While commercial credit insurance can be a smart investment for many companies, it may not be the best choice to companies that sell exclusively to governments or retailers since trade credit insurance only covers business-to-business accounts receivable.

A trade credit insurance policy allows companies to feel secure in extending more credit to current customers, or to pursue new, larger customers that would have otherwise seemed too risky. The protection it provides allows a company to increase sales to grow their business with existing customers. Insured companies can sell on open account terms where they may have previously been restrictive or only sold on a secured basis.
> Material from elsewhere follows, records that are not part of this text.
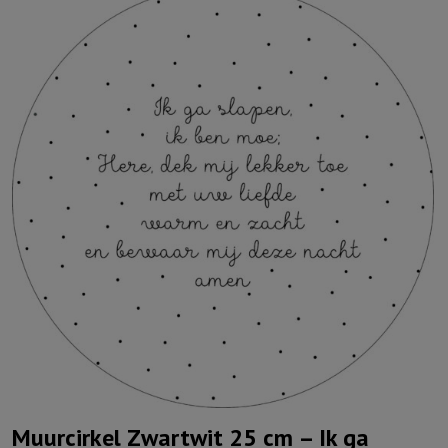
Muurcirkel Zwartwit 25 cm – Ik ga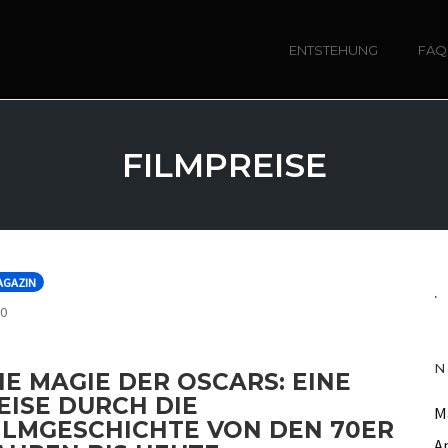
ENTSTEHUNG
FAQ
FILMPREISE
AGAZIN
.
COMMENTS
0
N
IE MAGIE DER OSCARS: EINE
EISE DURCH DIE
M
ILMGESCHICHTE VON DEN 70ER
A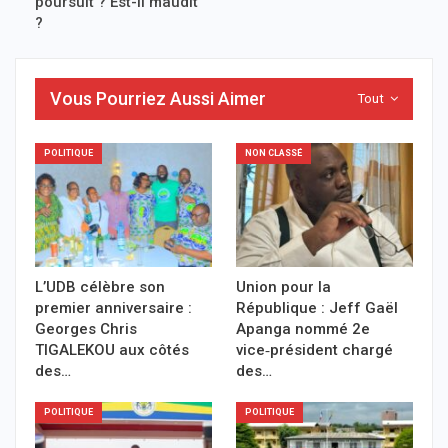
poursuit ? Est-il maudit
?
Vous Pourriez Aussi Aimer
Tout
POLITIQUE
NON CLASSÉ
L’UDB célèbre son
Union pour la
premier anniversaire :
République : Jeff Gaël
Georges Chris
Apanga nommé 2e
TIGALEKOU aux côtés
vice‑président chargé
des…
des…
POLITIQUE
POLITIQUE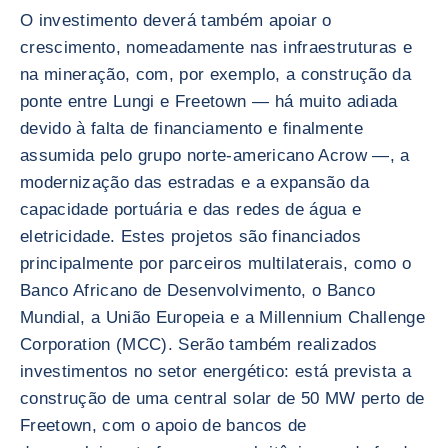
O investimento deverá também apoiar o
crescimento, nomeadamente nas infraestruturas e
na mineração, com, por exemplo, a construção da
ponte entre Lungi e Freetown — há muito adiada
devido à falta de financiamento e finalmente
assumida pelo grupo norte-americano Acrow —, a
modernização das estradas e a expansão da
capacidade portuária e das redes de água e
eletricidade. Estes projetos são financiados
principalmente por parceiros multilaterais, como o
Banco Africano de Desenvolvimento, o Banco
Mundial, a União Europeia e a Millennium Challenge
Corporation (MCC). Serão também realizados
investimentos no setor energético: está prevista a
construção de uma central solar de 50 MW perto de
Freetown, com o apoio de bancos de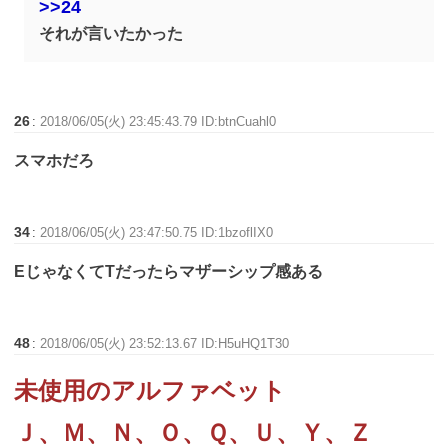
>>24
それが言いたかった
26
:
2018/06/05(火) 23:45:43.79 ID:btnCuahl0
スマホだろ
34
:
2018/06/05(火) 23:47:50.75 ID:1bzoflIX0
EじゃなくてTだったらマザーシップ感ある
48
:
2018/06/05(火) 23:52:13.67 ID:H5uHQ1T30
未使用のアルファベット
Ｊ、Ｍ、Ｎ、Ｏ、Ｑ、Ｕ、Ｙ、Ｚ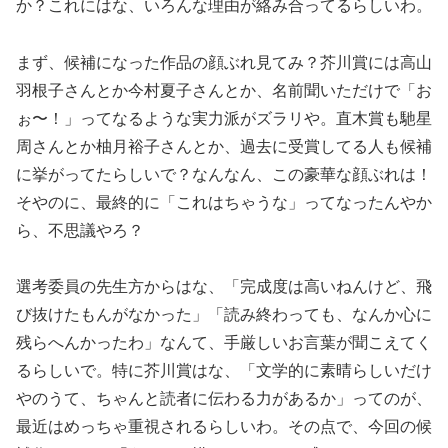
か？これにはな、いろんな理由が絡み合ってるらしいわ。
まず、候補になった作品の顔ぶれ見てみ？芥川賞には高山
羽根子さんとか今村夏子さんとか、名前聞いただけで「お
ぉ〜！」ってなるような実力派がズラリや。直木賞も馳星
周さんとか柚月裕子さんとか、過去に受賞してる人も候補
に挙がってたらしいで？なんなん、この豪華な顔ぶれは！
そやのに、最終的に「これはちゃうな」ってなったんやか
ら、不思議やろ？
選考委員の先生方からはな、「完成度は高いねんけど、飛
び抜けたもんがなかった」「読み終わっても、なんか心に
残らへんかったわ」なんて、手厳しいお言葉が聞こえてく
るらしいで。特に芥川賞はな、「文学的に素晴らしいだけ
やのうて、ちゃんと読者に伝わる力があるか」ってのが、
最近はめっちゃ重視されるらしいわ。その点で、今回の候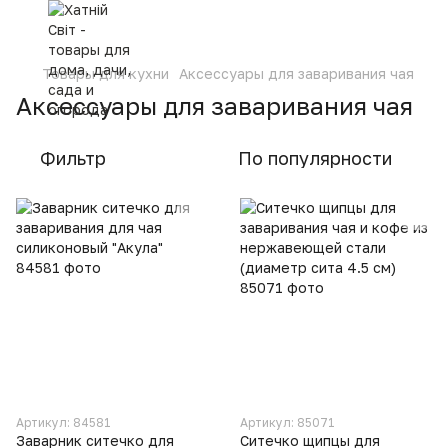
Товары для кухни
Аксессуары для заваривания чая
Аксессуары для заваривания чая
Фильтр
По популярности
Артикул: 84581
Артикул: 85071
Заварник ситечко для
Ситечко щипцы для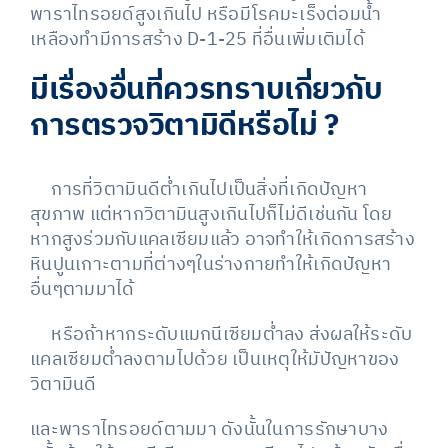
พาราไทรอยด์สูงเกินไป หรือมีโรคมะเร็งต่อมน้ำ
เหลืองทำมีการสร้าง D-1-25 ที่อื่นเพิ่มเติมได้
มีเรื่องอื่นที่ควรทราบเกี่ยวกับ
การตรวจวิตามิดีหรือไม่
?
การที่วิตามินดีต่ำเกินไปเป็นสิ่งที่เกิดปัญหา
สุขภาพ แต่หากวิตามินสูงเกินไปก็ไม่ดีเช่นกัน โดย
หากสูงร่วมกับแคลเซียมแล้ว อาจทำให้เกิดการสร้าง
หินปูนเกาะตามที่ต่างๆในร่างกายทำให้เกิดปัญหา
อื่นๆตามมาได้
หรือถ้าหากระดับแมกนีเซียมต่ำลง ส่งผลให้ระดับ
แคลเซียมต่ำลงตามไปด้วย เป็นเหตุให้มัปัญหาของ
วิตามินดี
และพาราไทรอยด์ตามมา ดังนั้นในการรักษาบาง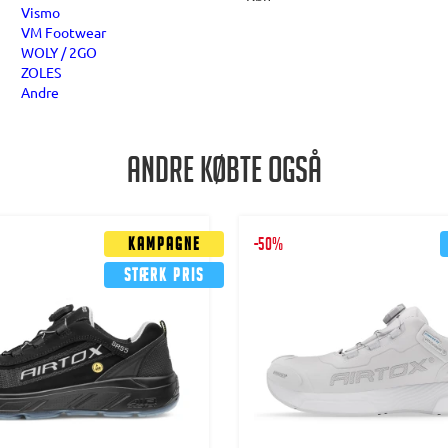
Vismo
VM Footwear
WOLY / 2GO
ZOLES
Andre
Andre købte også
Kampagne
-50%
Stærk pris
For exporters, this can be a major competitive advantage.

It is also important to know what trade credit insurance is not. Credit insurance is not a substitute for prudent, thoughtful credit management. Sound credit management practices should be the foundation of any credit insurance policy and partnership. Credit insurance goes beyond indemnification and does not replace a company’s credit practices, but rather supplements and enhances the job of a credit professional.

How Does Trade Credit Insurance Work?

A strong trade credit insurance remains the most reliable way to deal with trade credit risk and avoid cash flow issues. It protects and accelerates your commercial development while controlling the risks that trade credit poses to your cash flow.

With trade credit insurance, you ensure that you are compensated quickly in the event of a bad debt, so your working capital ratio improves, uncertainty regarding your cash inflows is greatly reduced, and your bankers or shareholders can be reassured about the financial stability of your company.